METAIRIE, La. — At some point soon, the New Orleans Saints will probably have to choose a star player they can’t afford to keep, considering they’re slammed against the salary cap — and, well, they have an awful lot of star players.
And for a couple of weeks there, it looked like Alvin Kamara was in jeopardy of becoming that player because of the position he plays.
But ultimately the Saints decided to pony up on a five-year contract extension worth $75 million in new money because the 25-year-old Kamara is not just any running back.
That’s significantly more than standout running backs like Dalvin Cook, Derrick Henry and Joe Mixon made in their recent contract extensions — because the Saints are confident that Kamara can do more as both a runner and receiver.
The Saints could have played chicken with Kamara, hoping that he wouldn’t hold out any regular-season games and trying to squeeze a motivated season out of him in the final year of his rookie deal at the discounted rate of $2.133 million.
But they would have been in a serious bind without him in this “Super Bowl or bust” season with 41-year-old quarterback Drew Brees. And beyond that, this signifies they are confident in making Kamara a nucleus of their offense long after Brees retires. The Saints also locked up Michael Thomas with a lucrative long-term extension last year, which assures this offense should be in good shape for 2021 at least — no matter who the quarterback is then.
Through three seasons, Kamara has 2,408 rushing yards, 2,068 receiving yards and 38 touchdowns.
He has finished with exactly 81 catches every year — despite missing two games last season with knee and ankle injuries that plagued him for the final three months. It’s easy to picture him reaching 100 catches in a season, especially if the Saints ever find themselves trailing in more games instead of running out the clock with so many leads.
Kamara ranks second behind McCaffrey in receptions and receiving yards by a running back since 2017. And further demonstrating his versatility, Kamara ranks first among all backs with 399 receiving yards out of the slot in that span, according to ESPN Stats and Information. He has another 250 receiving yards when lined up out wide.

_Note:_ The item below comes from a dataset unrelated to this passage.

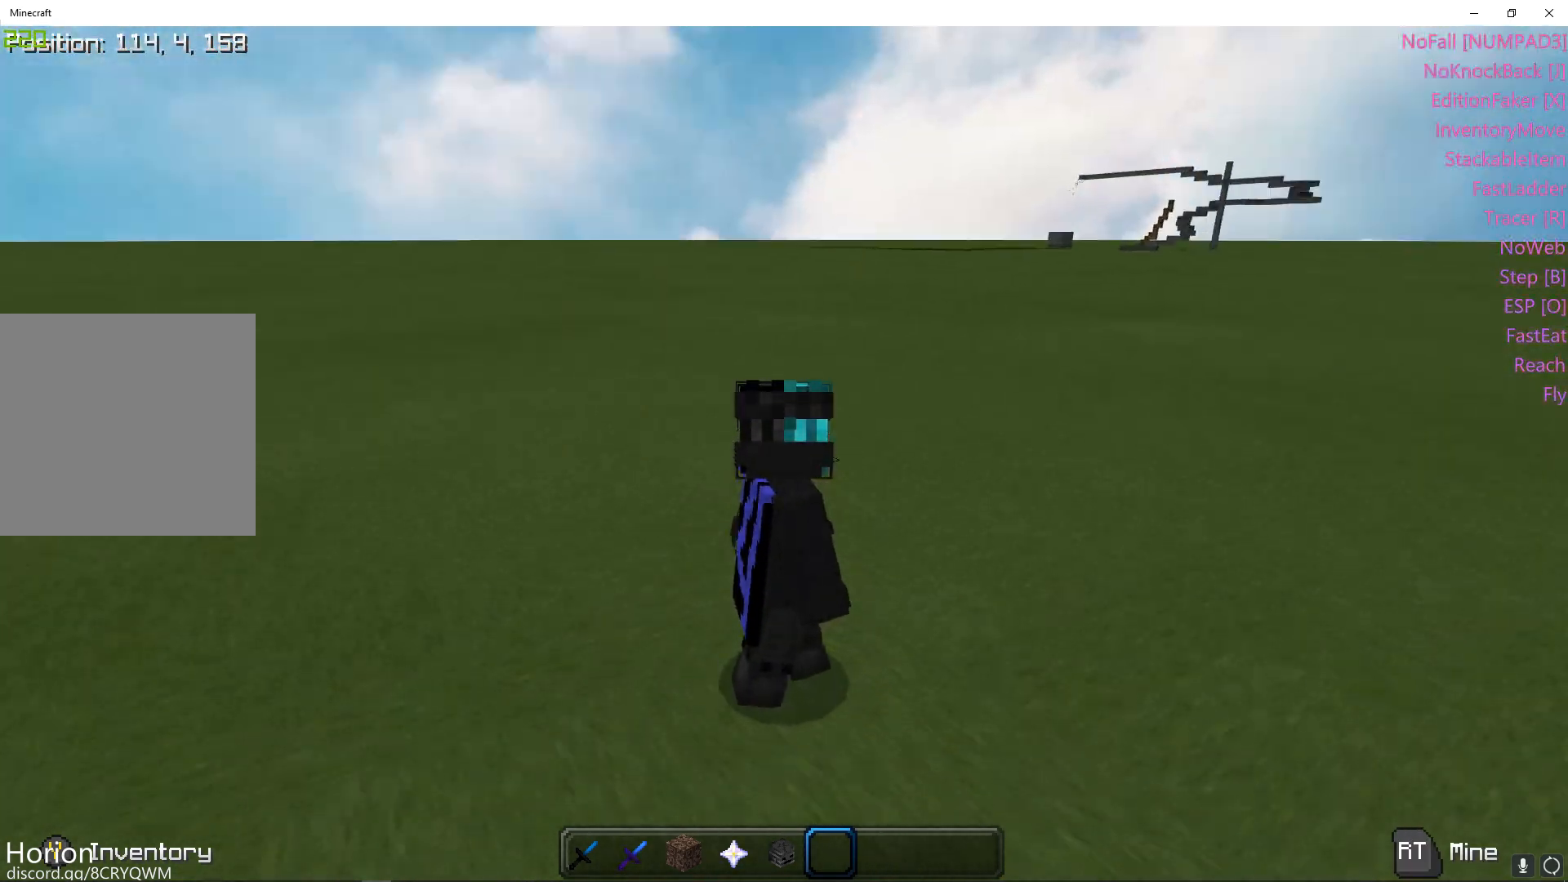
{"buttons": [], "left_stick": "down", "right_stick": "center", "events": [[133, "right_stick", "center"], [150, "R3", "down"], [300, "R3", "up"]]}
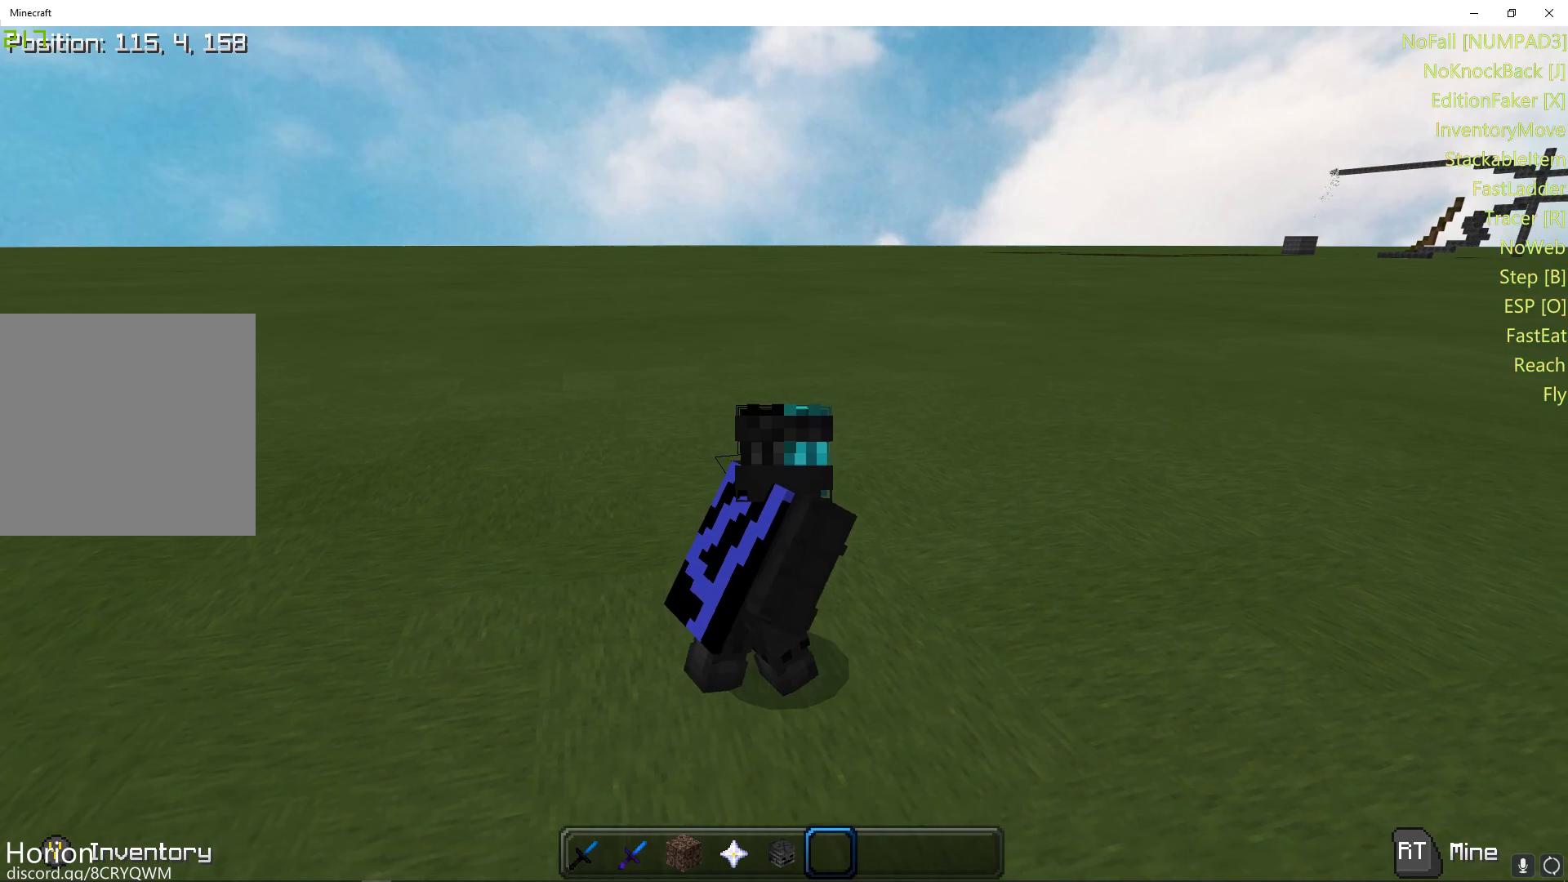
{"buttons": [], "left_stick": "down", "right_stick": "left", "events": [[100, "right_stick", "left"]]}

Remember, at this time last year Kamara and McCaffrey were widely being rated neck-and-neck as two of the NFL’s most dynamic dual threats. In fact, Kamara ranked ahead of McCaffrey on the NFL Network’s top 100 in 2019, while ESPN’s NFL Rank had McCaffrey at No. 22 and Kamara at No. 26.
Then McCaffrey raced ahead by becoming just the third player in NFL history with 1,000 rushing yards and 1,000 receiving yards and being named first-team All-Pro, while Kamara had his least productive season because of the injuries.
But the premise remains true: Kamara is a game-changing talent. Of course there are still some concerns when it comes to paying any running back.
First is the injuries, which have already affected Kamara. The 5-foot-10, 215-pounder said he was playing on “one leg” after suffering a sprained MCL in Week 6 last year. He was also a little banged up early in 2018 after the Saints leaned on him for a tremendous workload while Mark Ingram served a four-game suspension.
Kamara was phenomenal as a one-man show for those four weeks (leading the NFL with 611 yards from scrimmage and tied for the NFL lead with six touchdowns).
He also got off to a tremendous start last year with 169 yards from scrimmage in a Week 1 win over Houston, 161 yards and two touchdowns in a Week 3 win at Seattle and a whopping 25 broken tackles over the first four weeks (according to Pro Football Reference).
But in general, the Saints believe that kind of workload takes a toll — which is why they also invested in veteran backup Latavius Murray once Ingram left in free agency. Over the past two years, Kamara has averaged 42 snaps per game compared to 60 for McCaffrey when they play a full workload.
The second “risk” with paying a running back is that replacements can be found fairly cheap. The first one drafted this year was Clyde Edwards-Helaire at No. 32 overall. Meanwhile, veterans such as Leonard Fournette and Adrian Peterson were released by their teams this past week, while Devonta Freeman is still looking for work.
It hasn’t escaped the Saints that you rarely see expensive running backs headlining Super Bowl championship roster.
And last, but certainly not least, is the Saints’ own daunting cap situation. Even before they signed Kamara, they were already projected to have more than $240 million in salary-cap charges in 2021, according to ESPN Stats and Info. And because of lost revenues from the coronavirus pandemic, the cap could plummet as low as $175 million per team next year.
On top of that, the Saints are nearing the ends of contracts with fellow standouts like linebacker Demario Davis, offensive tackles Ryan Ramczyk and Terron Armstead, cornerback Marshon Lattimore and safety Marcus Williams.
There are creative ways for the Saints to make it work by pushing millions in cap costs into future years. But they are well aware of their financial limitations – which is why they ultimately fell short in their pursuit of free agent defensive end Jadeveon Clowney this past week.
So their willingness to pay this much for Kamara speaks volumes about how much they value him.